The lowest credit score is 300 in the United States, according to the Fair Isaac Corporation (FICO). But the truth is that no matter how bad the management of users may be, rarely has such a low score been recorded. Despite the mark established by FICO, financial entities assure that a person has bad credit when their score falls below 580.
But are low credit scores good? Of course not, since having such a low score makes it difficult to access financial benefits granted by banks or other entities. Most likely, you will not be able to obtain credit cards, personal access loans, or a mortgage.
How can your credit score be so low?
Several elements will severely affect your credit score. Here are the most common ones:
1. Reduced credit history
If a person has little or no credit history, their credit score is likely to be much lower than usual. Your credit history will be affected if you have forgotten to make a timely payment on a credit card debt, for example.
2. High credit utilization
Abusing credit will affect your credit score. It should be taken into account that the credit utilization index makes a detailed measurement of the percentage of credit that a person uses compared to the credit available from a bank.
3. Late payments
Failure to pay bills on time will significantly impact your score. Creditors will notify you of the problem if you are 30 days in arrears in a row. And they will do so at the three major credit bureaus in the United States: Equifax, Transunion, and Experian.
This occurs when a person cannot pay a debt owed to a financial institution. Your creditor may sell the debt to a particular collection agency. But once the collection department learns of the debt, it notifies the credit bureaus. Ultimately, this mechanism can lower your credit score. But the problem is that it can take up to seven years before it is definitively eliminated from your history.
One of the reasons why your credit score decreases is when a person declares bankruptcy. And it can remain between 7 and 10 years on your report.
What are the risks of having a very low credit score?
The implications of having a very low credit score are many. And they can affect you in this way.
1. Denial of any loan
Most likely, the financial institution will consider that you do not meet the basic requirements to access a personal loan or any other type of loan. The most likely outcome is that the requested loan will be denied outright. If your score is low and you still need this benefit, you can access it through a co-signer.

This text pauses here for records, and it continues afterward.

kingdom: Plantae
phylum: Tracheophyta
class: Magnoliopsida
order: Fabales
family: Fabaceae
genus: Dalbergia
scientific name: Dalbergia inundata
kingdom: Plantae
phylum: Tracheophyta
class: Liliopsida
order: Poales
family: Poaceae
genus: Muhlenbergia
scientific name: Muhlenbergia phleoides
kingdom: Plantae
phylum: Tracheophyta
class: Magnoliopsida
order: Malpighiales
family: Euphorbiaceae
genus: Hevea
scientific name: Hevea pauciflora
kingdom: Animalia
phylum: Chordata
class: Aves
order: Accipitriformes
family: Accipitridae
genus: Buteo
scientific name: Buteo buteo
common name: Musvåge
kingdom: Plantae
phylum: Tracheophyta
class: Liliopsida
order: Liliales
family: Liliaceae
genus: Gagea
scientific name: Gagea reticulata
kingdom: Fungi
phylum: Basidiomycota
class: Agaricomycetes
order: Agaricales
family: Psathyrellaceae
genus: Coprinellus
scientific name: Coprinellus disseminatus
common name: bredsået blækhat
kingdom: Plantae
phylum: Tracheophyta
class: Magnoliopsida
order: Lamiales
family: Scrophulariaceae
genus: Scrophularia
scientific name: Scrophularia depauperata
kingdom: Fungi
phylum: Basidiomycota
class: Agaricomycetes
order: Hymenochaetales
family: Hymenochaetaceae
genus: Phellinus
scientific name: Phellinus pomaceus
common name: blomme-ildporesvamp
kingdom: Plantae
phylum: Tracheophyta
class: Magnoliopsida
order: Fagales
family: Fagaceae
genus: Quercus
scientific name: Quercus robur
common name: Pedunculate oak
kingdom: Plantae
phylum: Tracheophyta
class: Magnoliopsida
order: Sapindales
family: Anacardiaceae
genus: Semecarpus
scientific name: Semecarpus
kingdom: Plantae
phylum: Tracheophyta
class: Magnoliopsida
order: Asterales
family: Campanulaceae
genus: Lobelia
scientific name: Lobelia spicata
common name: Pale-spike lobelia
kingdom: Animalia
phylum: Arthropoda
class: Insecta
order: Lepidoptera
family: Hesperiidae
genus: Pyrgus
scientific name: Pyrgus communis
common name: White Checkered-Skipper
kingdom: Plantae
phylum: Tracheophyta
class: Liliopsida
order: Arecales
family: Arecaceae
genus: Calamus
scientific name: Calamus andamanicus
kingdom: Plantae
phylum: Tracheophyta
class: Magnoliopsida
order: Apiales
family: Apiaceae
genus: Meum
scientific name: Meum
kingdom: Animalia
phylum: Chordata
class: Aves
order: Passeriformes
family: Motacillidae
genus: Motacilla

2. Entities demand higher requirements
Lenders will likely demand more requirements to meet your loan application. One of them is the payment of higher down payment, being their intention to reduce the level of risk. When applying for leases, the landlord may ask for a security deposit with a much higher value.
3. Higher interest rate
Interest rates will be higher than standard if you are lucky enough to be approved for a loan even with a low credit score. With this, the lender intends to reduce the level of risk. As a consequence, the cost of the loan will increase considerably, while the amount allocated for other financial purposes will be reduced.
4. Much higher rates
Lenders will ask you to pay much higher fees if your credit score is low. One may be the origination fee, which will greatly increase your expenses.
This way, you can improve your credit scores
Now that you know your lowest credit score and how this situation affects your credit history, you should know how to improve your credit score to access multiple financial products.
1. You must start building your credit history
Start building or increasing your credit history by applying for an introductory loan or a credit card. To obtain either of these products, a security deposit is required. This deposit will be returned once you repay the requested credit or cancel the card.
Another option is to ask a trusted person with an impeccable credit history to affiliate you as an authorized user from your credit card. This way, you can significantly improve your score and access your benefits later on.
2. Don’t stop paying your bills
Payments of outstanding bills represent up to 35% of the credit score. Negative information derived from non-payment will affect that score. It will remain in your history for approximately seven years, so to avoid this uncomfortable situation, it is best to pay each of your bills on time.
3. Avoid debts
It is important to pay each of the acquired debts. But it is even more important to do it during the period established by the finance company. In this way, the utilization rate decreases, and the credit score remains intact.
4. Keep an eye on your credit report
Your credit report must remain clean, so to avoid errors that affect your credit score, you should review it, even once a year. You may have a problem if there is any incorrect or negative information. If you have detected any errors, the best thing to do is to notify the credit bureaus so that they can make the corresponding corrections.
5. Seek as much help as possible
When a person has enough debts or if his credit problems are noticeable, the best thing to do to avoid major inconveniences is to ask for help from an expert in the financial area. The benefit of an advisor will be indispensable to coping with the problem diligently. But before making a decision, research which credit repair companies fit your needs and requirements.
Learning about credit is indispensable nowadays. It is even more so to prevent your credit score from dropping and influencing your credit history. If you succeed, you will access most of the financial benefits granted by entities such as banks or lenders.